We have to ask "Did you pee lately? " (due to a variety of reasons) and "Did you have a bowel movement?"  Yes, nursing students, if you can't observe it, you have to get reports from your patients, and like those videos, you have to ask questions: color, consistency, etc.

We sometimes even resort to the old standby, especially for the really deaf hard-of-hearing folks, "SO-AND-SO (insert name here) DID YOU POOP LATELY?" This is always especially fun when the soundproofing is not so good in the exam room.

So, needless to say, since I have some of those old characters (many of whom don't hear well) as patients, I really enjoyed reading the headline below (which wouldn't surprise me if I heard it out of our folks..)

Michael Douglas: Oral sex caused my throat cancer (from the UK Guardian)

While Michael still needs some patient education, he may have already inferred something from the literature from the comments he made.

I just wonder how Catherine Zeta-Jones took it all when she picked up the paper.

More later...

Sunday, July 24, 2011

My least favorite thing

As a nurse, revolves around a body product. Yes, I deal with pee, poop, blood and sputum all the time, but my Achilles heel (in the right context) is emesis.

That regular ol' vomit will send yours truly to sick bay in the right circumstances. Alas, sometimes those rascally patients will do it once in a while.

So at work the other day, at the nurses' station, I was talking to the charge nurse and a few others about these Achilles heel issues we have.

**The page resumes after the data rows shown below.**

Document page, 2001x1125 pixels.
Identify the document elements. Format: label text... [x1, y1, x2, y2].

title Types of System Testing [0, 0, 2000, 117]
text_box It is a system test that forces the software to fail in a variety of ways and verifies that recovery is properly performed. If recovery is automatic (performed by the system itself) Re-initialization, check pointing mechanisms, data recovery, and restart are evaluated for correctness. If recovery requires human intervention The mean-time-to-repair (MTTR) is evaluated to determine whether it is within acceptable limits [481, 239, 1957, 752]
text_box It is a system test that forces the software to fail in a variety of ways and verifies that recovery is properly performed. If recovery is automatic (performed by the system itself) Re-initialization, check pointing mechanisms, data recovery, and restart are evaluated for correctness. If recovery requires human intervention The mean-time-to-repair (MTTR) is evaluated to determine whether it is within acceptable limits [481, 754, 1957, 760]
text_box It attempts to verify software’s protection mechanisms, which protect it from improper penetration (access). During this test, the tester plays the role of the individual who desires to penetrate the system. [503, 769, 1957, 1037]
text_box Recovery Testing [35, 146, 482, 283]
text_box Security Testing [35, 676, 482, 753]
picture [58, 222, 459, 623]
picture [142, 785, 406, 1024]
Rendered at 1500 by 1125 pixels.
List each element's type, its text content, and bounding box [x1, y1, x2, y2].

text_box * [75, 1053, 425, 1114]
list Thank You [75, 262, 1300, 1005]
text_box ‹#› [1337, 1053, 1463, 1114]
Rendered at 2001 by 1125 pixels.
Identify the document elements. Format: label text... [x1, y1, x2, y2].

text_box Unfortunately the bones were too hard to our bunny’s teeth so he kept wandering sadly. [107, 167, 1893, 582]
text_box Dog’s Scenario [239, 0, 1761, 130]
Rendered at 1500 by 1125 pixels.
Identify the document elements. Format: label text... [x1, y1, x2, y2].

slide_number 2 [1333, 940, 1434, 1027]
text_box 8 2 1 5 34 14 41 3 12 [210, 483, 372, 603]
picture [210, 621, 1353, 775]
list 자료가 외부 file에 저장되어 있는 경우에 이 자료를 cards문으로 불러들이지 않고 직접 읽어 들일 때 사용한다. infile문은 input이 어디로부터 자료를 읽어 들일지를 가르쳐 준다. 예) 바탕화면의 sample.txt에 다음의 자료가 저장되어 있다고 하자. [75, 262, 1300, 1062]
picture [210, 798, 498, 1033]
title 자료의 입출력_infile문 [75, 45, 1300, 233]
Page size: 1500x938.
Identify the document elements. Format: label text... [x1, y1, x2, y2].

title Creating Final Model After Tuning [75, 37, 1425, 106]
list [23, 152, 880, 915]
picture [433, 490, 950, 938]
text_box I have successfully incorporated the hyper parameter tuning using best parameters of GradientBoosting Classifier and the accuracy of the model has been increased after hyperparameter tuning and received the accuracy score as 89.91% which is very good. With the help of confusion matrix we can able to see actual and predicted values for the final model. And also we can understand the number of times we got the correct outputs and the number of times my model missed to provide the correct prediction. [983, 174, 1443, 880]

Charge nurse:  "Oh, I just can't do sputum. Coughing, spitting...yuck!" To Mr. J., one of our characters with a trach who hangs out at the nurses' station to catch up on gossip between therapies, "J., I know I've known you for years, but you'd better not cough anything over here or else." J. just rolled his eyes and went somewhere else, since we started grossing him out. Obviously, no gossip was going to be discussed.

Newbie nurse: "I worry about someone having an arterial bleed. That much blood is scary. What if I pass out and can't hold pressure anymore?"


Our most experienced rehab NP: "RehabRN, did I ever tell you about when I worked at the kids camp one summer before cell phones? (this automatically piques the interest of the junior nurses, who can't imagine life without one.)"

"I had a kid with a high temp that wouldn't go down whatever I did. I was really worried about him, so I called the parents at camp and told them what ER I was taking Johnny to. On my way out of camp, my husband Bob was driving in, per usual. I rolled down the window, told him what was going on and that he could stay or follow me."


"I thought Bob elected to stay back at camp, so I kept going to the ER. All of a sudden, Johnny says, 'My stomach really hurts, I think I'm going to be sick.' So I pull over to the side of the road, and he opens door."


"What I didn't know, was that Bob decided to follow me, stop once he saw me pull over, then approach the passenger's side of the car. Kid then proceeded to vomit all over Bob once he opened the door."

"Needless to say, Bob doesn't approach the car from the passenger's side of the car anymore."

Lessons learned: Listen to your experienced NP wife, get a cell phone, and never assume anything with kids.


(BTW this post was inspired by NurseXY's comment about his sick kid. Hope you have a great vacation, dude, with little to no more vomit in store!)